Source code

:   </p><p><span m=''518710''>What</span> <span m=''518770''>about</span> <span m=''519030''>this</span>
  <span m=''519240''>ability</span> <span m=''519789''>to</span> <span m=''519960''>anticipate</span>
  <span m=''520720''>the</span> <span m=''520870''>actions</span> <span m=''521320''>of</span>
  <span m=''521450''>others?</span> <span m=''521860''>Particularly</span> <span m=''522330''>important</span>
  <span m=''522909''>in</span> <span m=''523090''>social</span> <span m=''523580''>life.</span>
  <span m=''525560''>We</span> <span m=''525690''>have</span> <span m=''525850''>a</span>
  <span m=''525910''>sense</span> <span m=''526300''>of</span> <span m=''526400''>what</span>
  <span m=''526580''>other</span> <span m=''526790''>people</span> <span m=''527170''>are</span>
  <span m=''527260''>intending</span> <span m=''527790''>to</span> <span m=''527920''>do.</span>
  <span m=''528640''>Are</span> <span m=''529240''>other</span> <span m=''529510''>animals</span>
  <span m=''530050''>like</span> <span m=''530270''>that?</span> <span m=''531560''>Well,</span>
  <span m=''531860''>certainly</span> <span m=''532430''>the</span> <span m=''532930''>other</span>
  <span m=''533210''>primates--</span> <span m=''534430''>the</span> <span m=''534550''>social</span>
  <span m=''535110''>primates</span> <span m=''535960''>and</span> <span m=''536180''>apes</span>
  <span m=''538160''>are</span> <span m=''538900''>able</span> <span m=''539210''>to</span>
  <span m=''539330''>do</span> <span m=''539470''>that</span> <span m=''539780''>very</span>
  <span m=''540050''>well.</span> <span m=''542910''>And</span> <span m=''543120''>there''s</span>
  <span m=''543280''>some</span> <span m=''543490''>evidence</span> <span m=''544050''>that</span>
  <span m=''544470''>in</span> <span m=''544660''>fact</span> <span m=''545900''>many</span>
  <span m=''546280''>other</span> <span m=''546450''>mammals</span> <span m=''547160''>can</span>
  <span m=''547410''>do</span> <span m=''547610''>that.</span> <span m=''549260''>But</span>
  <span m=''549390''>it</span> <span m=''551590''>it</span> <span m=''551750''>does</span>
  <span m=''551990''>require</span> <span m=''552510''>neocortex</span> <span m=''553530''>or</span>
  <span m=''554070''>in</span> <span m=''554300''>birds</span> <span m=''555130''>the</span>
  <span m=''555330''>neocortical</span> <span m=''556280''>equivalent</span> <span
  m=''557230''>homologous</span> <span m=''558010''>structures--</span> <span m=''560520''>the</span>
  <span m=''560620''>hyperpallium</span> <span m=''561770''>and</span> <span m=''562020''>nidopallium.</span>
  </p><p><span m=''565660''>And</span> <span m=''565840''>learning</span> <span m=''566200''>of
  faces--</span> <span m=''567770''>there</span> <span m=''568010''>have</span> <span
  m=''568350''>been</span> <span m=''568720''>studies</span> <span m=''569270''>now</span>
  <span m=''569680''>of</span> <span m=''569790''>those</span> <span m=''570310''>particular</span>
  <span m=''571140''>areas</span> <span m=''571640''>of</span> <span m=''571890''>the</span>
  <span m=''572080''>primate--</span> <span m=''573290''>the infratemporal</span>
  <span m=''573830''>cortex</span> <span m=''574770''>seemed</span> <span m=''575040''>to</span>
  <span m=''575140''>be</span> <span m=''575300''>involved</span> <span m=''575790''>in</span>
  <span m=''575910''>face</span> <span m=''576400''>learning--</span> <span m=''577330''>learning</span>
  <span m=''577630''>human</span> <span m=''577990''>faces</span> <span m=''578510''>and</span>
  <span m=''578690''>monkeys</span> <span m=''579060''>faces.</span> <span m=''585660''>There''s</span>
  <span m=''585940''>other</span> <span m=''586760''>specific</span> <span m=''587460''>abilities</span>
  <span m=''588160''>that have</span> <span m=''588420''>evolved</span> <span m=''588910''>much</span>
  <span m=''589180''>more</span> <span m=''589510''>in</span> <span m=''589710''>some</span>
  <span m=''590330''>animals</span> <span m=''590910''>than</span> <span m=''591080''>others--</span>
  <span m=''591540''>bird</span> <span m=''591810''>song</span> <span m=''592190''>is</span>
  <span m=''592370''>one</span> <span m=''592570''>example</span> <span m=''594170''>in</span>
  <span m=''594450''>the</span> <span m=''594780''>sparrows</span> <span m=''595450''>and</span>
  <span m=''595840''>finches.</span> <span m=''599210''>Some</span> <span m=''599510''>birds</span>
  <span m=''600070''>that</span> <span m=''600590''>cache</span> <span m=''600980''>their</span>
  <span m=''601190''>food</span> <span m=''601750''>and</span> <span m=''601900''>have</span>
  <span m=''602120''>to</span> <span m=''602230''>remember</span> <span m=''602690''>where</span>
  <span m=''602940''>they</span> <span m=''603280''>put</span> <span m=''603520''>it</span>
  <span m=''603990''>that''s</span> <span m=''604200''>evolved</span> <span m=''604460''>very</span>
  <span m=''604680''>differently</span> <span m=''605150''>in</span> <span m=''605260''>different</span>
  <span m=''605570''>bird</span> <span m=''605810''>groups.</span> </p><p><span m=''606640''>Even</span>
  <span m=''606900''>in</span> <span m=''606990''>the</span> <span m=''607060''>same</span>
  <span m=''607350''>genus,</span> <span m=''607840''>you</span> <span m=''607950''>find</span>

REQUIRED ACTION
Quote the source code verbatim, everything from the line containing "m=''518770''>about</span> <span m=''519030''>this</span>" down to the line containing "<span m=''522909''>in</span> <span", both of those lines included.

RESPONSE AREA
:   </p><p><span m=''518710''>What</span> <span m=''518770''>about</span> <span m=''519030''>this</span>
  <span m=''519240''>ability</span> <span m=''519789''>to</span> <span m=''519960''>anticipate</span>
  <span m=''520720''>the</span> <span m=''520870''>actions</span> <span m=''521320''>of</span>
  <span m=''521450''>others?</span> <span m=''521860''>Particularly</span> <span m=''522330''>important</span>
  <span m=''522909''>in</span> <span m=''523090''>social</span> <span m=''523580''>life.</span>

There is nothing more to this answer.